• PAGE TEXT:
━━━

Bloomberg: Vanguard Exit Has Lawyers Mapping Out Wall Street’s Top ESG Risk

  • The Republican Party has been hostile towards firms incorporating ESG factors into their strategies.

  • At a recent climate-finance meeting, a lawyer read out a disclaimer stating the group of financial giants was not a cartel, then the meeting proceeded to discuss how to improve corporate disclosures on sustainability risks. The disclaimer was not the first occurrence at meetings as it had been done before so the group can ensure it is compliant with various global anti-competition guidelines.

  • Lawyers claim that the GOP investigations into the pro-climate actions of firms on antitrust and consumer protection grounds are unlikely to succeed. Instead, firms should prioritize concerns about lawsuits targeting inadequate climate strategies.

The Wall Street Journal: Climate Change in Arctic Is Changing How People There Live and Work

  • According to the National Oceanic and Atmospheric Administration, warming air temperatures, more precipitation, changes in animal migration patterns, and shorter periods of snow cover affect the health and food sources of those who live in the Arctic.

  • Increased rainfall significantly decreases the ease of travel as it creates a layer of ice; this also prevents grazing by moose and caribou.

  • Additionally, rising sea levels are displacing villages along the coast along with other instances of extreme weather.

  • While the melting of sea ice makes travel for indigenous people to their ancestral hunting grounds more difficult, commercial shipping has taken advantage of this, routes and traffic doubled since 2009.

  • This creates even more risk to the vulnerable land as disturbances to animals and people increase along with the risk of oil spills.

ESG Today: Virgin Atlantic to Fly First-Ever Net Zero Transatlantic Flight

  • In 2023, Virgin Atlantic will fly a Boeing 787 from London to New York using only 100% sustainable aviation fuel (SAF).

  • SAFs are estimated to reduce greenhouse gas emissions from aviation fuel by 80%.

  • This comes after the world’s first military transporter flight using 100% SAF last month and the launch of the UK government’s “Jet Zero” strategy to reach net zero aviation by 2050.

━━━

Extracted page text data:
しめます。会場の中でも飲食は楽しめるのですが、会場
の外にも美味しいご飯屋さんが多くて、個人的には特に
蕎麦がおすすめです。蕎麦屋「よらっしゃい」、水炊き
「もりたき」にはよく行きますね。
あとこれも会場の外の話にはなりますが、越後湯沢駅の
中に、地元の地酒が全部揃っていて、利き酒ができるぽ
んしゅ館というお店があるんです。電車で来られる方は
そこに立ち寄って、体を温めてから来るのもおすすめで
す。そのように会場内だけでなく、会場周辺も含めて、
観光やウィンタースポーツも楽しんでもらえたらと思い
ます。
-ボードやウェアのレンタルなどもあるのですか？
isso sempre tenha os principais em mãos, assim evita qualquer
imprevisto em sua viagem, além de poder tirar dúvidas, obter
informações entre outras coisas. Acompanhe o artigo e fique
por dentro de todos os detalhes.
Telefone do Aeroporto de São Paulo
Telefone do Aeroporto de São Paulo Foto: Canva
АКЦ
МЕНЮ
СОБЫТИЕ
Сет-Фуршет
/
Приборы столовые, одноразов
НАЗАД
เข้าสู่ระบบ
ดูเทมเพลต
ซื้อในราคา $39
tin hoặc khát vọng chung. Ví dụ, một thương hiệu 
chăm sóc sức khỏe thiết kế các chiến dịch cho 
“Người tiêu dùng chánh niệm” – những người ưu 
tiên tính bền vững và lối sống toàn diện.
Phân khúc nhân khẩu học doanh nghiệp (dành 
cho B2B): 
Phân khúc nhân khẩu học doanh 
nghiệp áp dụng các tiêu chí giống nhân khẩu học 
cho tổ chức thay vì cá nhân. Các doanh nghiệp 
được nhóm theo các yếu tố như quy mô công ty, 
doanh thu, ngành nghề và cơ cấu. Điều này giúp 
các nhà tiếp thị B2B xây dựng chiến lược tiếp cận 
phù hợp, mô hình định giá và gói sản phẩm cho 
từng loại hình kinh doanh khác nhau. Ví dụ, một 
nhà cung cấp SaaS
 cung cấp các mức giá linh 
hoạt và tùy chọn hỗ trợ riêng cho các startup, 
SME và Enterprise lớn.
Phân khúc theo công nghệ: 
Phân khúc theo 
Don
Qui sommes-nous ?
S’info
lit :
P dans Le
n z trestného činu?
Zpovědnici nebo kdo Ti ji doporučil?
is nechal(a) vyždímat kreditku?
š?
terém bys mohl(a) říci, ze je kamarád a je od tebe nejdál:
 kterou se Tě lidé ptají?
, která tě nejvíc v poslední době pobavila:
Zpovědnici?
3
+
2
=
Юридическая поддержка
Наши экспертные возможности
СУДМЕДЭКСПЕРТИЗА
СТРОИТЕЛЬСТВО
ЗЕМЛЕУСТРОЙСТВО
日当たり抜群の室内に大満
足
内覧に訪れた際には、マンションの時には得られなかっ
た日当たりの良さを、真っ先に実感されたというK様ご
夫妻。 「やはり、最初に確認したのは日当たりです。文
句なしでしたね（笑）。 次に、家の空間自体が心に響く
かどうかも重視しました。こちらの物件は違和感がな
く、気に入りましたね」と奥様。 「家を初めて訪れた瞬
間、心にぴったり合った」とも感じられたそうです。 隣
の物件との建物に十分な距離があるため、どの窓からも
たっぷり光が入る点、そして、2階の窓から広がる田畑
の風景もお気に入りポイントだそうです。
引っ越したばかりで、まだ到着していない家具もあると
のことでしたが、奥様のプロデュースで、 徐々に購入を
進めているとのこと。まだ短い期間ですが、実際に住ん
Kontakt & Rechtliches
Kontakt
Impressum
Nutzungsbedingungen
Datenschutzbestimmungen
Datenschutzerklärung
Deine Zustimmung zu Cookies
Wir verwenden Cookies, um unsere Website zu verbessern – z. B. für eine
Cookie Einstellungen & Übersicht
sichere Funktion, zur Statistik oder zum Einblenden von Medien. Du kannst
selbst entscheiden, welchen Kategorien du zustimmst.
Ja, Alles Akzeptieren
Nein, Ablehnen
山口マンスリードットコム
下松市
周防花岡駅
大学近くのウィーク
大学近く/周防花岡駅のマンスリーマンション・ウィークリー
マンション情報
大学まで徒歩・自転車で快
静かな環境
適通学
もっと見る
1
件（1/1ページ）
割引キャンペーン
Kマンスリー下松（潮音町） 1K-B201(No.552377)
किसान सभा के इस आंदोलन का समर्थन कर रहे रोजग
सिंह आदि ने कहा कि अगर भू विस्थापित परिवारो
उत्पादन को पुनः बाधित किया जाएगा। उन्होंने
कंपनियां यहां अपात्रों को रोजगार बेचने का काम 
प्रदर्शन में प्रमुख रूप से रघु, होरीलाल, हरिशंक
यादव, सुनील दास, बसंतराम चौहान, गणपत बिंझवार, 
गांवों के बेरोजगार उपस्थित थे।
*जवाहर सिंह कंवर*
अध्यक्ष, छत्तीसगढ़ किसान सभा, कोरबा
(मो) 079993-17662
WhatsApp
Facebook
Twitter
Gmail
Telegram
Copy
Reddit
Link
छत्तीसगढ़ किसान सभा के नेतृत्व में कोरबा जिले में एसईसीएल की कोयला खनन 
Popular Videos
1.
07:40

━━━

• LIST OF TASKS:
1. Answer these questions from the climate news roundup:
(a) What did the lawyer's disclaimer at the climate-finance meeting state about the group of financial giants?
(b) Since what year have commercial shipping routes and traffic in the Arctic doubled?
(c) By what percentage are SAFs estimated to reduce greenhouse gas emissions from aviation fuel?
2. Carry on the climate news roundup from the point where it stops.

• PER-TASK OUTPUTS:
1.
(a) The disclaimer stated that the group was not a cartel.
(b) 2009.
(c) 80%.

2.
  • Carbon removal through biochar credits, a material that traps and stores carbon from the atmosphere, will be used in conjunction with the flight to reach net zero.

Forbes: Modern Data Is The Key To Disrupt And Innovate In ESG

  • Modern data and technology can improve ESG in many ways, including:

  • Environment: Smart technology allows homes and buildings to become more energy efficient via automatic and manual heating, AC, and lighting

  • Social: AI combined with modern data in the Diversity, Equity, and Inclusion space can help to reduce unconscious bias in the hiring process.

  • Tools like Spotlight that detect child trafficking can be used for social justice along with similar tools for financial tracking.

  • Governance: As data regulation differs from region to region, technology will be key in treating data with respect while also aggregating it and viewing it in real time.

The Wall Street Journal: Nations Pledge to Protect Animal, Plant Diversity

  • A non-binding agreement, the Kunmin-Montreal Global Biodiversity Framework, with nearly 200 countries has been made to take steps over the next ten years to protect animals and plant diversity.

  • Some of the steps are to conserve and restore 30% of the land, inland waterways, and coastal and ocean areas. As well as limited the risks of pesticides and cut nutrient runoff from fats.

  • The U.S. and the Vatican weren’t part of the deal. While Brazil and Indonesia signed the deal but requested funding.

Sustainable Finance Hub: Why ESG Is Failing Sustainable Development

  • Markets are the principal means to allocate capital. Therefore, markets are also the principal means for finance to support sustainable economic activity and delivery of Sustainable Development Goals (SDGs).

  • Economic activity is contributing to several negative social and environmental outcomes and creating systematic risks for investors, businesses, the financial system, governments, and society.

  • Governments could create a market infrastructure that doesn’t have limitations on reporting and transparency in driving change.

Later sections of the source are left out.